Bosphorus Film Festival to focus on refugee crisis
- Life
- Anadolu Agency
- Published Date: 12:00 | 09 November 2017
- Modified Date: 05:43 | 09 November 2017
The fifth International Bosphorous Film Festival from Nov.17-26 will focus on the refugee crisis, according to its website on Thursday.
A new category 'A Long March' was added to the festival program in an attempt to raise awareness on the refugee crisis, the festival's organizer Ogün Sanlıer said in press conference in Istanbul earlier this week.
Eight films; three feature films and five short films, focusing entirely on the refugee crisis will compete for the category.
Bosnian film director Aida Begic's 'Never Leave Me', which tells the story of three children who fled the war in Syria and sought refuge in southeastern Turkey, will premiere at the festival.
Begic will attend the film screening and take questions from the audience.
Jupiter's Moon by Hungarian filmmaker Kornel Mundruczo will also compete for the category.
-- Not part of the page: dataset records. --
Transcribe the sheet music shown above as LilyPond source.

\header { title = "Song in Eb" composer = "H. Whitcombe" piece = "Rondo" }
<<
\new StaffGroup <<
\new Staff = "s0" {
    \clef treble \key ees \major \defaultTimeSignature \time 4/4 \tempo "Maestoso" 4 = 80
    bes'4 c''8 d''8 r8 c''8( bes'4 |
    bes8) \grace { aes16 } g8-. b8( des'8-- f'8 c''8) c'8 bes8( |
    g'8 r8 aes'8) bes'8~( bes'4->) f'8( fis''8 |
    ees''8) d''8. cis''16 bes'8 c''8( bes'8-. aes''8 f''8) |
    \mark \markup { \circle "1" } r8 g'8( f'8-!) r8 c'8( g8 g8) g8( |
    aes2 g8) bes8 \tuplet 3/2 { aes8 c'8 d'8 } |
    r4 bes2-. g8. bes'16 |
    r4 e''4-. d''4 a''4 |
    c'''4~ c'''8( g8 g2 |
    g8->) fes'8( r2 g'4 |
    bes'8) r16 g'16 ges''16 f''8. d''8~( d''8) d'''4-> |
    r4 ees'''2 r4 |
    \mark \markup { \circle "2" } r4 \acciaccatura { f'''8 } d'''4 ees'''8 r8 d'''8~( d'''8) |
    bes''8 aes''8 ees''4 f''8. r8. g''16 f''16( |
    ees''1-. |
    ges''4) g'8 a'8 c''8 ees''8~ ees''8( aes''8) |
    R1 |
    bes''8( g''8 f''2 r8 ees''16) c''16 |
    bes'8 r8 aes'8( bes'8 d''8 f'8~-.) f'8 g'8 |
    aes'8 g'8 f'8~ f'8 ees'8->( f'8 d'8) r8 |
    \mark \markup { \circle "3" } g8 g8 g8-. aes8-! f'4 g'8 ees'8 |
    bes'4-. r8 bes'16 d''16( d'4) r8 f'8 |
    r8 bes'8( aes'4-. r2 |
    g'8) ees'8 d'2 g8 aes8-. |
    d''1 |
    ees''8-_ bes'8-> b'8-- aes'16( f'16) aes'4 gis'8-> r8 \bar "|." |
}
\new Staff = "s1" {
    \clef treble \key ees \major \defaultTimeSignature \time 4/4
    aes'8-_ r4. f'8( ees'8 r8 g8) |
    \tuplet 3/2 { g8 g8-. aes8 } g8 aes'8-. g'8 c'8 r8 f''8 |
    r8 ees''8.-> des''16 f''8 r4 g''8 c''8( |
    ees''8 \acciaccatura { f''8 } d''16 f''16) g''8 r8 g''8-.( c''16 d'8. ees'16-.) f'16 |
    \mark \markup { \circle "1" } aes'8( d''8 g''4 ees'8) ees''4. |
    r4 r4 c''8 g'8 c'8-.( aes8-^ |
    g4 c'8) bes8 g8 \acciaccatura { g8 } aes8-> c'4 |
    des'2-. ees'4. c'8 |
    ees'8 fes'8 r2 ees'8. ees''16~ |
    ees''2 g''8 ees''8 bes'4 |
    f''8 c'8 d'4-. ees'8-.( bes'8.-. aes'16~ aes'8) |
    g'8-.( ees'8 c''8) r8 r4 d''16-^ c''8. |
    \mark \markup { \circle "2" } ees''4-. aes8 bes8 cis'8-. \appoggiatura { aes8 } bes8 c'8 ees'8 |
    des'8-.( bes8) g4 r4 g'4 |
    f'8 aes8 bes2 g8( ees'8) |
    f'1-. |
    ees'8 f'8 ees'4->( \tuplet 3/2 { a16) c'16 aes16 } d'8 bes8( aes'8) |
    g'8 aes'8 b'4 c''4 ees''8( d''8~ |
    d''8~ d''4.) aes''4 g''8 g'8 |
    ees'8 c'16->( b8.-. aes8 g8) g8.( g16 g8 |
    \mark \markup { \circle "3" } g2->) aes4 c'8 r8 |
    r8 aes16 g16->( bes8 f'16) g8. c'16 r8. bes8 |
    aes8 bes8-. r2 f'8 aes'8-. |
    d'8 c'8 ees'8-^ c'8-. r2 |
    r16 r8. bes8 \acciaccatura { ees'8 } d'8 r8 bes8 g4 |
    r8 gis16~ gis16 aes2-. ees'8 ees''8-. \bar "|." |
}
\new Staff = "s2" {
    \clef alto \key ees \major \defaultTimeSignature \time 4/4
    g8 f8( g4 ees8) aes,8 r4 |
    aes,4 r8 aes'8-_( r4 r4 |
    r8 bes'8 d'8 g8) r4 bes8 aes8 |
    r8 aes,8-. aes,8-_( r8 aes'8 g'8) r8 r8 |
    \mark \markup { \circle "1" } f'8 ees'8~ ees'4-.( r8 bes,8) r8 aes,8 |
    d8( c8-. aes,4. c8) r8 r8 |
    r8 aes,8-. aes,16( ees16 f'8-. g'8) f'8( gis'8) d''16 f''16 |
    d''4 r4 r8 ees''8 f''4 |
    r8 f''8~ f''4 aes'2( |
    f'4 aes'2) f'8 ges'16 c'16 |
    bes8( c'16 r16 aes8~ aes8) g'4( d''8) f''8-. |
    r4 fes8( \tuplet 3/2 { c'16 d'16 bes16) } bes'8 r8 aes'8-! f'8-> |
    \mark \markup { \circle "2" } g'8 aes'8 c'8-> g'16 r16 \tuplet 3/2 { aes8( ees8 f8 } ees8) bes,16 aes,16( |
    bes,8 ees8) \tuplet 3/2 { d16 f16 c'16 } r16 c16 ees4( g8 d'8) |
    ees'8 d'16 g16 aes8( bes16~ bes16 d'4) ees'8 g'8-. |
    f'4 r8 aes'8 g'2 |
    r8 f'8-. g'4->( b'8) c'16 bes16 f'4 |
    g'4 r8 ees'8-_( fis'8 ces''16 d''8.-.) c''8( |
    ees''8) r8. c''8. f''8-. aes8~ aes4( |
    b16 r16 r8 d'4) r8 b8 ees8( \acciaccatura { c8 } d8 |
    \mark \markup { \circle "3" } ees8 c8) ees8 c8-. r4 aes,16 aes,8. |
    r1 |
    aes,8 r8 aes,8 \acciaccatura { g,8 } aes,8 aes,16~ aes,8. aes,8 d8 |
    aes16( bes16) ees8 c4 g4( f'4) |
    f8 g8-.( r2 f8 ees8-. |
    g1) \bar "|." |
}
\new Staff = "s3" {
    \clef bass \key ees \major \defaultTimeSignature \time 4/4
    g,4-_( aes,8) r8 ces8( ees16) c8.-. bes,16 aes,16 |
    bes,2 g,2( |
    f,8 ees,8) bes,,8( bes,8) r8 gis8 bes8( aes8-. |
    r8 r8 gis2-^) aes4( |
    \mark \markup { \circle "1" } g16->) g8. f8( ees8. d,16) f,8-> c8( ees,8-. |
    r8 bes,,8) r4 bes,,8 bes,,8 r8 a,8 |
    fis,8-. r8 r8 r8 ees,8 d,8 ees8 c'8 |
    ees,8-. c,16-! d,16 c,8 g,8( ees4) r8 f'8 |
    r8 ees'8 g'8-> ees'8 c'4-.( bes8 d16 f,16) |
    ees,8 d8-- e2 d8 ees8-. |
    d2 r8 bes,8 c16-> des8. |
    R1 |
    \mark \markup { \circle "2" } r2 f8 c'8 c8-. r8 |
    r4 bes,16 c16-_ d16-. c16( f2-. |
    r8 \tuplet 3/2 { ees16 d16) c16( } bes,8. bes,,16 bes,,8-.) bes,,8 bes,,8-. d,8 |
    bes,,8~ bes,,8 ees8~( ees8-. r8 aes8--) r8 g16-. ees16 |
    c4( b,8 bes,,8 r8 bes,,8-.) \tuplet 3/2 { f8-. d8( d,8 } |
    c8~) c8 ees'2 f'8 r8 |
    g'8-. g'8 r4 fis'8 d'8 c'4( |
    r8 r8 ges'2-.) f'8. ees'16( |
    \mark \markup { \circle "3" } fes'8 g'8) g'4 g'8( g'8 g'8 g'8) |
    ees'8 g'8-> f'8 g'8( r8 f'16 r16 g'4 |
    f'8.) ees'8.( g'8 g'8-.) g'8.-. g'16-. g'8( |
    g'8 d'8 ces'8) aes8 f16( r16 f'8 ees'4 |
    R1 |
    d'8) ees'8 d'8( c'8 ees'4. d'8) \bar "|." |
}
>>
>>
It tells the journey of a 19-year-old Syrian girl and her father who are fleeing from Syria to Hungary.
The 'Taste of Cement' is a documentary about Syrian construction workers in Beirut, who are building skyscrapers while their houses back home are being bombed.
'Bunkers' is a documentary on the living conditions of asylum-seekers in underground nuclear bunkers in Switzerland.
'Snack Bar', a documentary, tells the story of a Greek family running a snack bar on the Greek island of Lesbos.
'Mustafa -- the Imam of Lesvos' is a documentary based on the life of an Egyptian refugee.
The '8th Continent' tells the story of the only resident on the Greek Lesbos Island, which is overflowing with thousands of life jackets left behind by refugees.
The 'Nightshade' documents the life of a child Tarık, who is helping his father to illegally transfer migrants to the Netherlands.
The festival will screen 107 movies from 39 countries.